## Job 1
From the passage on displaced families in Afghanistan, reproduce word for word the stretch from "The many displaced" through "provide any assistance.".
## Job 2
According to the passage on displaced families in Afghanistan, by how much has the number of displaced people in the country grown over the past year?

## Quoted text
:::
The many displaced have nowhere to go. Renting apartments in town are far beyond their means. Factory owners have already ordered them to leave their temporary dwellings and the water pumps, which only bring up salt water, will soon be turned off.
One of the displaced, Farid, said he will try to remain at the factories with his extended family. “Our village is on the frontline of the fighting so we will stay here. We have no place to go and no money to rent a place. I will ask the landowner if we can stay and build something to collect rainwater for drinking.”
The children here are too far away from school facilities to attend. Instead, they help their parents shape bricks to be used in one of Mazar e-Sharif’s glossy new buildings. Government representatives visited the families but have yet to provide any assistance.
The number of displaced in Afghanistan has spiked in the past year by half. Most of these people are trying to settle in the once stable north. Yet their needs were not even on the agenda for the aid conference in the city, which brought together top representatives from the government and the NATO-led security forces. At the national level they are similarly ignored.
The international community is currently moving towards an exit strategy of transitioning security and aid affairs to Afghan ownership. As this happens, governments and humanitarian groups must re-commit to assisting the displaced in light of the government’s weak capacity and will to respond.
“We don’t know what to do,” said Hamid. “The winter and rains will make it very difficult. We have no relatives in the area to help. Only Allah knows what will happen to us.”
:::
## Data listing
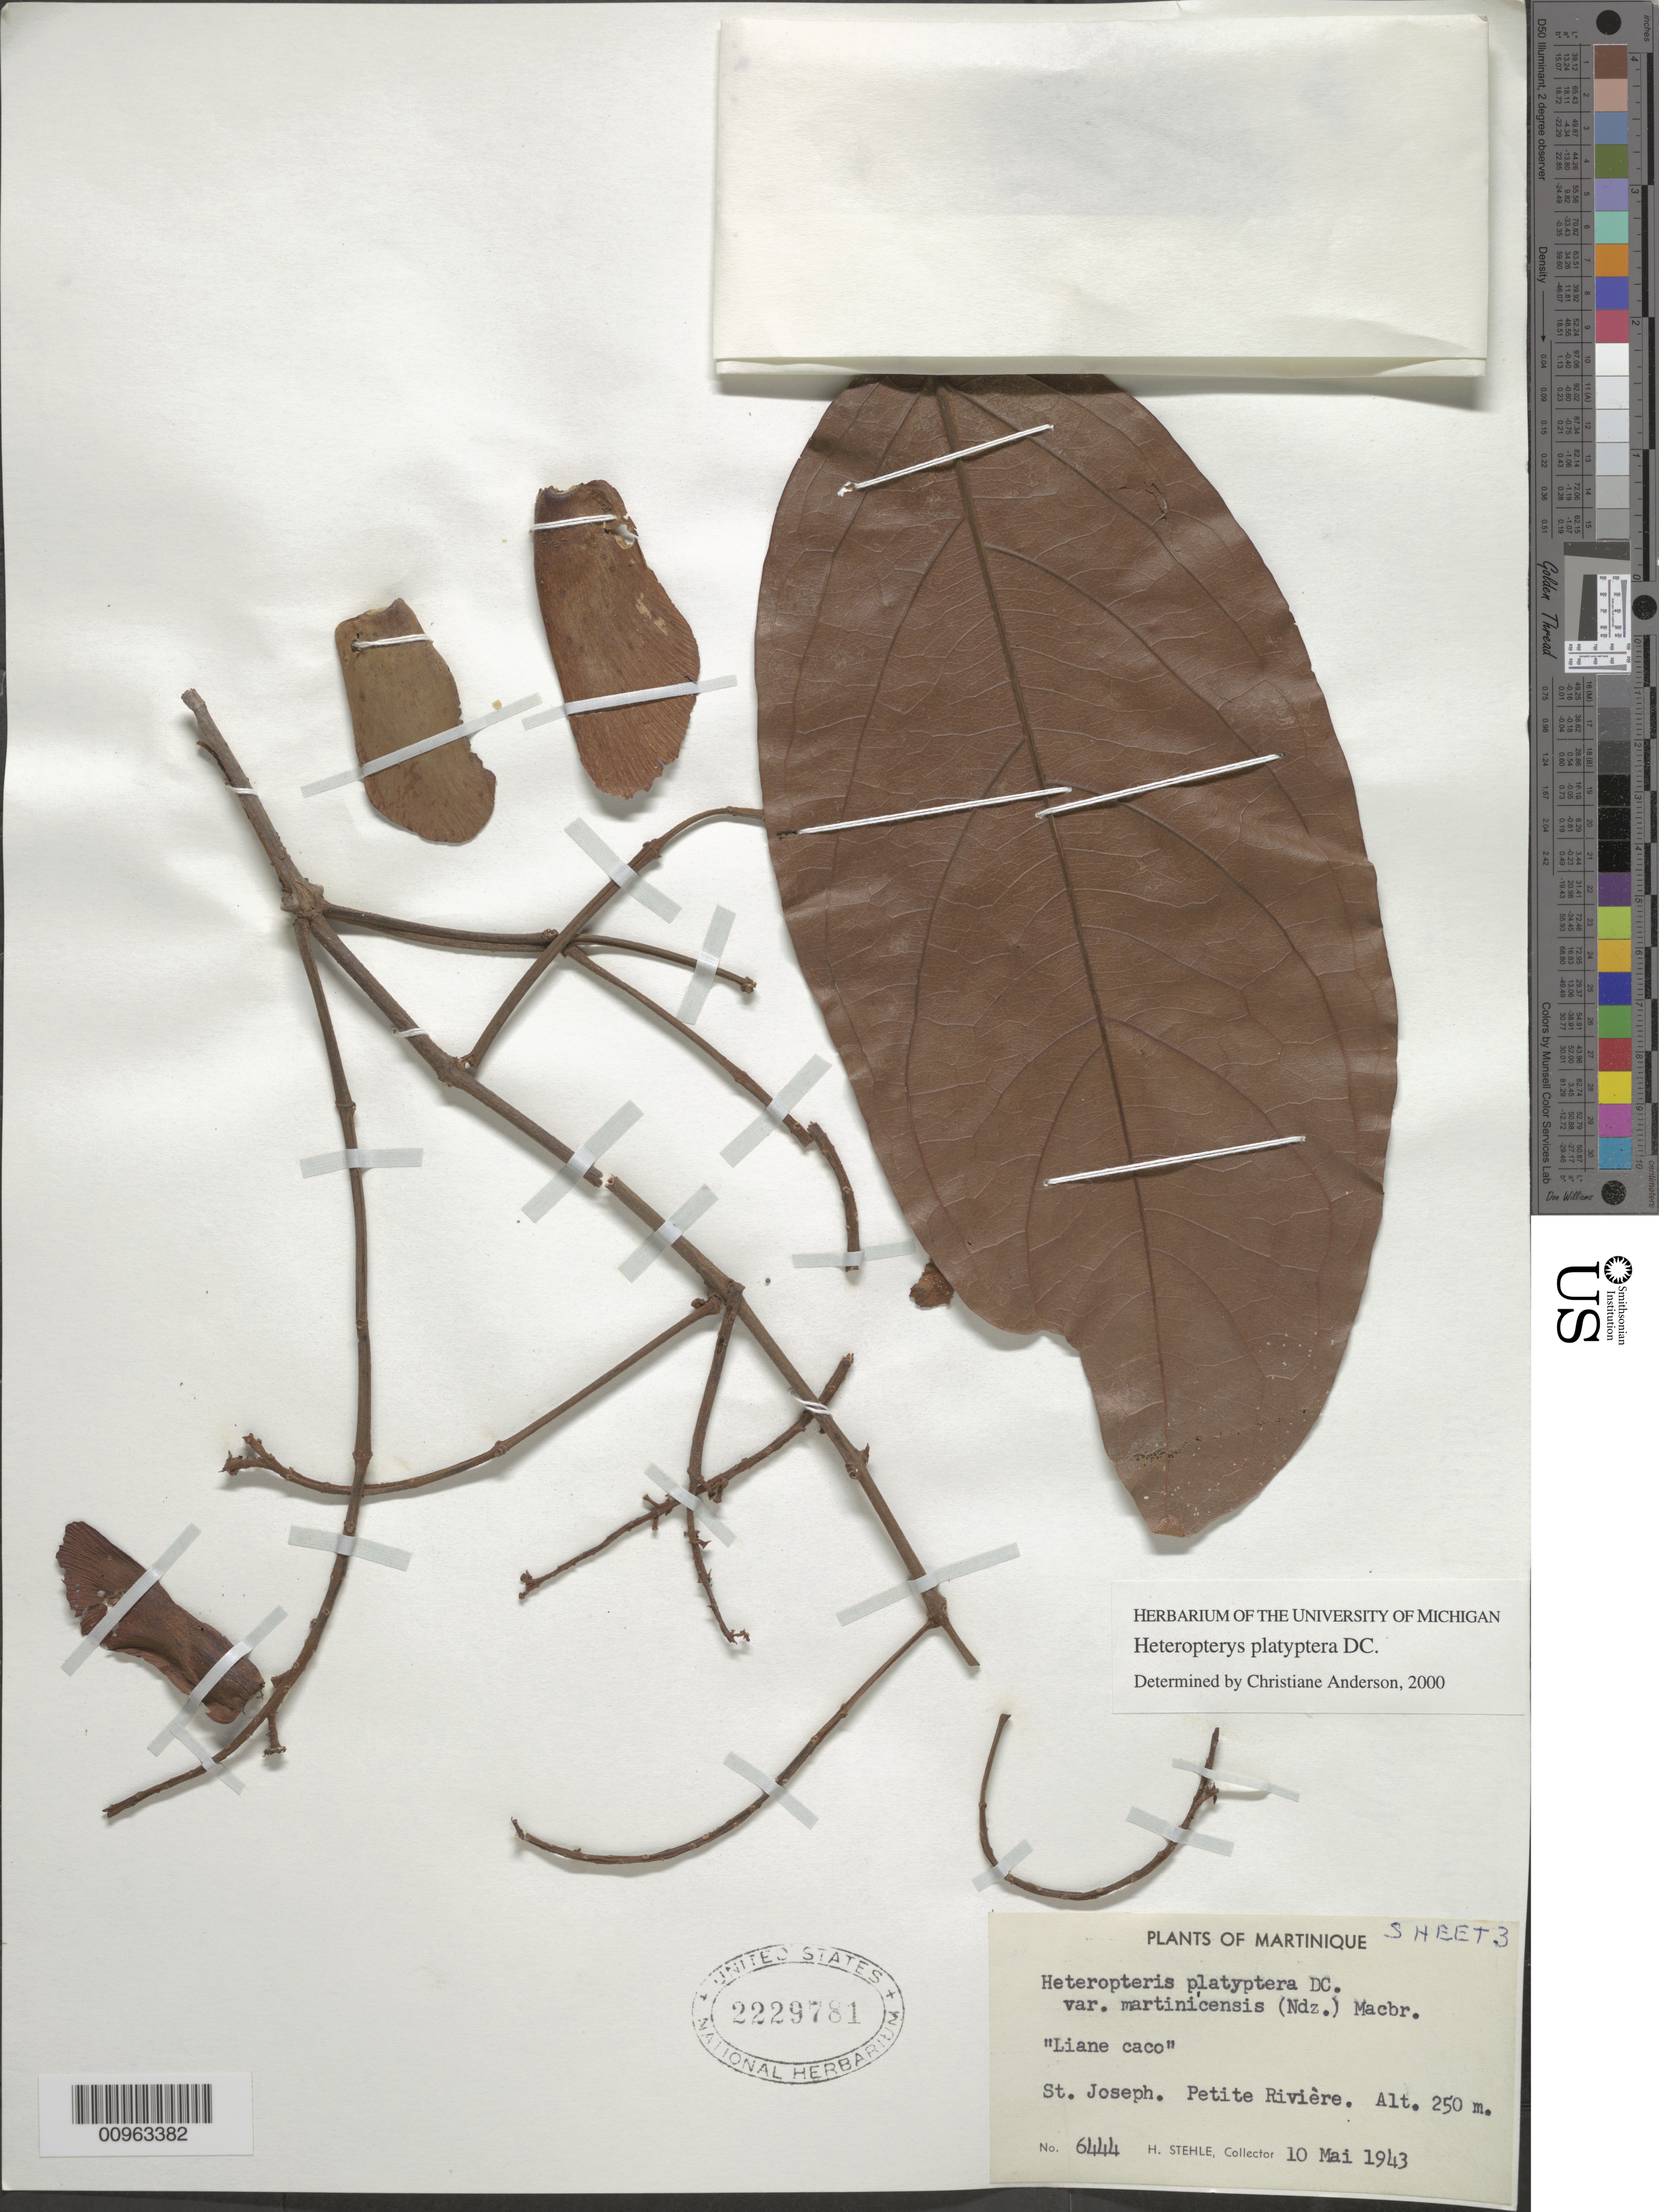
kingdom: Plantae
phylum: Tracheophyta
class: Magnoliopsida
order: Malpighiales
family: Malpighiaceae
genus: Heteropterys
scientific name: Heteropterys platyptera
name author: DC.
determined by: Anderson, C.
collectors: H. Stehlé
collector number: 6444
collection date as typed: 10 May 1943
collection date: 1943-05-10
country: Martinique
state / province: Fort-de-France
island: Martinique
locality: Petite Rivière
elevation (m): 250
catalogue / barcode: US 2229781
:::
## Correct answer 1
The many displaced have nowhere to go. Renting apartments in town are far beyond their means. Factory owners have already ordered them to leave their temporary dwellings and the water pumps, which only bring up salt water, will soon be turned off.
One of the displaced, Farid, said he will try to remain at the factories with his extended family. “Our village is on the frontline of the fighting so we will stay here. We have no place to go and no money to rent a place. I will ask the landowner if we can stay and build something to collect rainwater for drinking.”
The children here are too far away from school facilities to attend. Instead, they help their parents shape bricks to be used in one of Mazar e-Sharif’s glossy new buildings. Government representatives visited the families but have yet to provide any assistance.

## Correct answer 2
It has spiked by half.